Rhabdomancer locates all calls to potentially insecure functions (the candidate points), which have been classified in 3 different tiers of decreasing potential for exploitation, from 0 to 2.

Changes

  • Functional Enhancements:
    • UI Overhaul:
      • Introduced a user-friendly UI using Java Swing components for:
        • Configurable global options (comments, bookmarks, verbosity). Because you don't always want to bookmark and comment everything.
        • OS-specific selection of potentially insecure functions based on tiers.
      • Enabled bulk selection (tier or category level) via hierarchical checkboxes.
    • Function Tier Categorization:
      • Expanded the list of potentially insecure functions with detailed categories (e.g., memory, string, environment, etc.) tailored for each platform.
    • Verbose Output:
      • Included detailed console logging to track which functions are being analyzed and the resulting actions.
  • General Improvements:
    • Exception Handling:
      • Added safeguards to ensure robust behavior during the retrieval and processing of function references.

Ghidra script to extract pseudo-code from decompiler in a format suitable for IDE import or static analysis tools.

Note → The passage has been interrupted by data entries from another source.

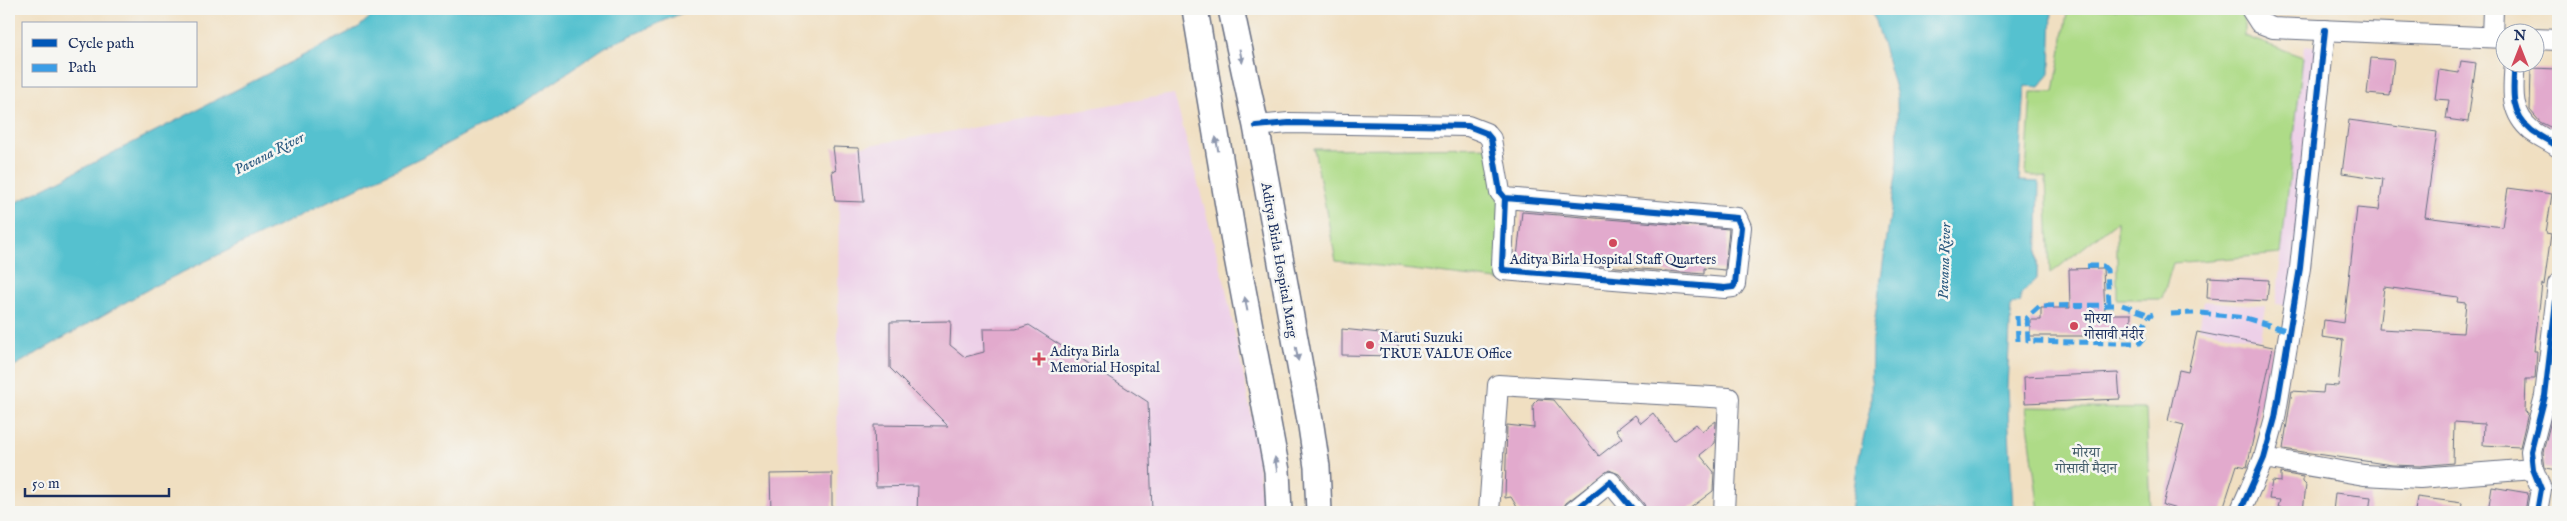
<svg xmlns="http://www.w3.org/2000/svg" width="2567" height="521" viewBox="0 0 2567 521" font-family="'IM FELL English','Noto Serif Devanagari',serif">
<style>
.built{fill:#edd0e8}
.green{fill:#aedb87;stroke:#648572}
.water{fill:#55c1cf;stroke:#387896}
.building{fill:#e2aacd;fill-rule:evenodd}
.lines{fill:none;stroke-linecap:round;stroke-linejoin:round}
.minor-casing{stroke:#666d81;stroke-width:22}
.major-casing{stroke:#666d81;stroke-width:28}
.minor{stroke:#fff;stroke-width:20}
.major{stroke:#fff;stroke-width:25}
.quiet{stroke:#3b9de6;stroke-width:5;stroke-dasharray:10 5;stroke-linecap:butt}
.cycleway-casing{stroke:#f6f6f2;stroke-width:9}
.cycleway{stroke:#0057b8;stroke-width:6}
.oneway{fill:#8d97ae}
.poi-dot{fill:#d1495b;stroke:#f6f6f2;stroke-width:2}
.labels{text-anchor:middle;stroke-width:5;stroke-linejoin:round;paint-order:stroke}
.poi-label{font-size:14px;fill:#1b2f5e;stroke:#f6f6f2;text-anchor:start}
.street-label{font-size:14px;fill:#1b2f5e;stroke:#f6f6f2}
.park-label{font-size:14px;fill:#405a68;stroke:#f6f6f2}
.water-label{font-size:15px;font-style:italic;fill:#2c5b80;stroke:#f6f6f2}
</style>
<rect width="100%" height="100%" fill="#f6f6f2"/>
<filter id="ink" filterUnits="userSpaceOnUse"><feTurbulence type="fractalNoise" baseFrequency=".02" numOctaves="2"/><feDisplacementMap in="SourceGraphic" scale="10" xChannelSelector="R" yChannelSelector="G"/><feConvolveMatrix kernelMatrix="1 2 1 2 8 2 1 2 1" color-interpolation-filters="sRGB"/></filter>
<filter id="wash" filterUnits="userSpaceOnUse"><feTurbulence type="fractalNoise" baseFrequency=".0096" numOctaves="4" result="noise"/><feDisplacementMap in="SourceGraphic" scale="20" xChannelSelector="R" yChannelSelector="G"/><feGaussianBlur stdDeviation="1.12" result="paint"/><feColorMatrix in="noise" values="0 0 0 0 0 0 0 0 0 0 0 0 0 0 0 0 0 1.4 0 .05"/><feComposite in="paint" operator="in"/></filter>
<g filter="url(#wash)">
<rect width="100%" height="100%" fill="#f0dfc1"/>
<g class="built">
<polygon points="2304,46 2323,48 2294,305 2276,304"/>
<polygon points="1174,94 1225,284 1257,443 1262,512 837,512 839,150"/>
<polygon points="2204,301 2266,306 2261,340 2199,329"/>
</g>
<g class="green">
<polygon points="2064,9 2244,9 2244,36 2303,57 2281,254 2173,263 2162,299 2117,299 2117,221 2050,274 2046,178 2026,175 2031,92 2054,92 2067,13"/>
<polygon points="1499,147 1506,281 1336,261 1314,149"/>
<polygon points="2026,407 2146,409 2150,512 2039,512"/>
</g>
<g class="water">
<polygon points="379,9 691,9 605,47 521,104 426,155 154,286 9,369 9,206 359,27"/>
<polygon points="1869,9 2052,9 2050,74 2039,87 2025,86 2019,181 2039,182 2037,279 2021,294 2020,303 2011,305 2007,388 2013,512 1851,512 1857,467 1871,403 1872,338 1898,162 1897,96 1876,21"/>
</g>
<g id="blocks">
<g class="building">
<polygon points="2371,58 2394,60 2390,96 2367,94"/>
<polygon points="2461,61 2476,63 2468,122 2446,119 2449,100 2435,99 2439,70 2459,73"/>
<polygon points="2531,68 2558,69 2558,131 2540,122 2530,110"/>
<path d="M2349,120l88,12 -12,85 77,10 6,-39 44,6 -6,39 5,1 -7,51 -2,-1 -8,67h3l-2,28h-9l-1,33 3,1 -8,34 -37,-2 1,-21 -30,-2 -1,41 -33,3 -28,-1 -109,-16 9,-58 31,2 1,-8 14,1 5,-46 -21,-3 2,-17 20,3 13,-115 22,2 4,-31 -41,-6zM2384,287l74,10 -1,5 9,1 -3,30 -84,-4z"/>
<polygon points="833,147 859,148 864,202 835,201 832,170 836,171"/>
<polygon points="1522,212 1729,229 1725,270 1704,268 1704,274 1530,260 1530,258 1517,257"/>
<polygon points="2103,268 2105,314 2131,314 2130,336 2030,336 2030,320 2041,320 2041,308 2070,308 2069,269"/>
<polygon points="2208,277 2269,280 2267,301 2207,298"/>
<polygon points="951,321 950,345 965,357 984,352 983,329 1016,329 1029,325 1148,402 1152,512 917,512 918,486 876,487 874,425 948,426 890,368 890,322"/>
<polygon points="1342,329 1399,335 1397,356 1342,355"/>
<polygon points="2197,332 2273,347 2247,467 2237,465 2222,512 2187,512 2163,505 2184,425 2168,421 2179,370 2188,372"/>
<polygon points="2118,373 2120,399 2025,403 2024,377"/>
<polygon points="1538,399 1554,400 1599,456 1622,438 1616,430 1635,415 1641,423 1653,413 1674,441 1696,424 1702,431 1716,421 1715,443 1700,455 1714,472 1713,491 1685,512 1647,512 1644,504 1619,474 1609,470 1566,503 1561,512 1520,512 1511,497 1505,498 1507,425 1534,428 1533,404"/>
<polygon points="2554,409 2558,409 2558,470 2545,468 2543,452"/>
<polygon points="832,473 832,512 771,512 770,474"/>
<polygon points="2281,473 2303,477 2303,482 2306,485 2303,511 2278,507 2280,500 2269,499 2272,481 2281,482"/>
<polygon points="2492,487 2528,493 2525,512 2488,512"/>
<polygon points="2335,493 2371,497 2369,512 2333,512"/>
<polygon points="2417,497 2462,503 2461,512 2415,511"/>
</g>
</g>
</g>
<g filter="url(#ink)">
<use href="#blocks" fill-opacity="0" stroke="#666d81" stroke-width="1"/>
<g class="lines">
<g class="minor-casing">
<g id="minor">
<polyline points="2251,9 2260,23 2273,28 2504,38"/>
<polyline points="2492,37 2493,9"/>
<polyline points="2534,39 2558,40"/>
<path d="M2515,62c-2,27 -6,50 17,69 8,6 18,10 26,16"/>
<polyline points="1256,126 1289,123 1468,126 1486,133 1491,139 1500,192 1505,198 1737,218 1741,227 1735,284 1733,287 1725,288 1503,270 1502,265 1505,198"/>
<polyline points="2264,458 2364,475 2420,478 2533,469"/>
<polyline points="1489,512 1498,385 1729,398 1724,512"/>
<polyline points="1573,512 1610,482 1635,512"/>
<polyline points="2240,512 2264,458 2275,418 2300,268 2325,30"/>
<polyline points="2537,512 2541,489 2533,469 2531,451 2545,396 2558,284"/>
</g>
</g>
<g class="major-casing">
<g id="major">
<polyline points="1195,9 1235,247 1277,471 1279,512"/>
<polyline points="1231,9 1256,126 1311,426 1317,467 1319,512"/>
</g>
</g>
<use href="#minor" class="minor"/>
<use href="#major" class="major"/>
<g class="quiet">
<polyline points="2087,266 2103,266 2107,270 2109,304"/>
<polyline points="2114,305 2040,306 2027,318 2028,341 2117,343"/>
<polyline points="2122,305 2150,315"/>
<polyline points="2201,313 2245,318 2290,331"/>
<polyline points="2171,314 2194,313"/>
<polyline points="2017,316 2018,341 2021,341"/>
<polyline points="2123,343 2140,343 2144,338 2143,326 2150,315 2153,314"/>
</g>
<g class="cycleway-casing">
<g id="cycleway">
<path d="M2515,62c-2,27 -6,50 17,69 8,6 18,10 26,16"/>
<polyline points="1256,126 1289,123 1468,126 1486,133 1491,139 1500,192 1505,198 1737,218 1741,227 1735,284 1733,287 1725,288 1503,270 1502,265 1505,198"/>
<polyline points="1573,512 1610,482 1635,512"/>
<polyline points="2240,512 2264,458 2275,418 2300,268 2325,30"/>
<polyline points="2537,512 2541,489 2533,469 2531,451 2545,396 2558,284"/>
</g>
</g>
<use href="#cycleway" class="cycleway"/>
</g>
<defs><path id="oneway-solid" d="M-6-.8H1V-3.2L6.5 0L1 3.2V.8H-6Z" transform="scale(1.25)"/></defs>
<g class="oneway">
<use href="#oneway-solid" transform="translate(1241 56) rotate(78)"/>
<use href="#oneway-solid" transform="translate(1217 144) rotate(-100)"/>
<use href="#oneway-solid" transform="translate(1246 304) rotate(-101)"/>
<use href="#oneway-solid" transform="translate(1297 354) rotate(80)"/>
<use href="#oneway-solid" transform="translate(1276 464) rotate(-99)"/>
</g>
</g>
<g class="poi-dot">
<circle cx="1613" cy="243" r="5"/>
<circle cx="2074" cy="326" r="5"/>
<circle cx="1370" cy="345" r="5"/>
<path d="M1036.5 351.5h5v5h5v5h-5v5h-5v-5h-5v-5h5z"/>
</g>
<g class="labels">
<g class="poi-label">
<text x="1613" y="264" text-anchor="middle">Aditya Birla Hospital Staff Quarters</text>
<text x="2084" y="323">मोरया<tspan x="2084" dy="16">गोसावी मंदीर</tspan></text>
<text x="1380" y="342">Maruti Suzuki<tspan x="1380" dy="16">TRUE VALUE Office</tspan></text>
<text x="1050" y="356">Aditya Birla<tspan x="1050" dy="16">Memorial Hospital</tspan></text>
</g>
<g class="street-label">
<text transform="translate(1280 260) rotate(80)" y="5">Aditya Birla Hospital Marg</text>
</g>
<g class="park-label">
<text x="2086" y="457">मोरया<tspan x="2086" dy="16">गोसावी मैदान</tspan></text>
</g>
<g class="water-label">
<text transform="translate(269 153) rotate(-27)" y="5">Pavana River</text>
<text transform="translate(1944 261) rotate(-88)" y="5">Pavana River</text>
</g>
</g>
<rect width="2567" height="521" fill="none" stroke="#f6f6f2" stroke-width="30"/>
<rect x="22" y="22" width="175" height="65" fill="#f6f6f2" stroke="#9ea6b7"/>
<rect x="32" y="39" width="25" height="8" fill="#0057b8" stroke="#9ea6b7"/>
<text x="68" y="48" font-size="15" fill="#1b2f5e">Cycle path</text>
<rect x="32" y="64" width="25" height="8" fill="#3b9de6" stroke="#9ea6b7"/>
<text x="68" y="72" font-size="15" fill="#1b2f5e">Path</text>
<g transform="translate(2520 48)"><circle r="24" fill="#f6f6f2" stroke="#9ea6b7"/>
<path d="M0-4L9 19L0 12L-9 19Z" fill="#d1495b"/>
<text y="-8" font-size="14" font-weight="bold" text-anchor="middle" fill="#1b2f5e">N</text>
</g>
<path d="M25 488v8h144v-8" fill="none" stroke="#1b2f5e" stroke-width="2.5"/>
<text x="32" y="488" font-size="15" fill="#1b2f5e" stroke="#f6f6f2" stroke-width="4" paint-order="stroke">50 m</text>
</svg>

There aren't much changes on this one, only the python rewrite and the output directory selection UI. I just wanted to include it because I think its pretty useful. The original author has a blogpost in which he explains both scripts. He also talks about using his Semgrep rules with the output from this script, which I found pretty useful!

Install

Just copy these python scripts into your ghidra_script directory. You can get the available directories by going to Windows -> Script Manager -> Manage Script Directories (Top Right) in the Code Browser.

Disclaimer

As mentioned before these haven't been through crazy testing. In particular, Windows API stuff hasn't been tested at all. My focus while writing these was VR on Unix and Linux-like embedded IoT binaries. What I believe know will cause errors is the annoying Windows-ism of the Win32 API that differentiates (at least on the surface) between APIs that take Ascii Characters, and those that take Unicode Characters. Another similar issue is the functions that have an original method, and then an Extended method that adds more functionality.

image

The Extended methods are arguably usually different enough to warrant including a search for them separate from the original version, but the A vs W methods aren't. PreviewFunctionCapabilities.py, Rhabdomancer.py, and SourceSinkSleuth.py currently mostly have methods without the EX/W/A appended and likely won't match any of them if there is a variation of the original function used. I had a simple solution in mind where you just treat the function name match differently if a PE binary is being analyzed but never implemented it. Now that I've written this disclaimer I realize it might've been easier to just fix it... but I'll leave that up to you so you can practice your ghidra scripting prowess!!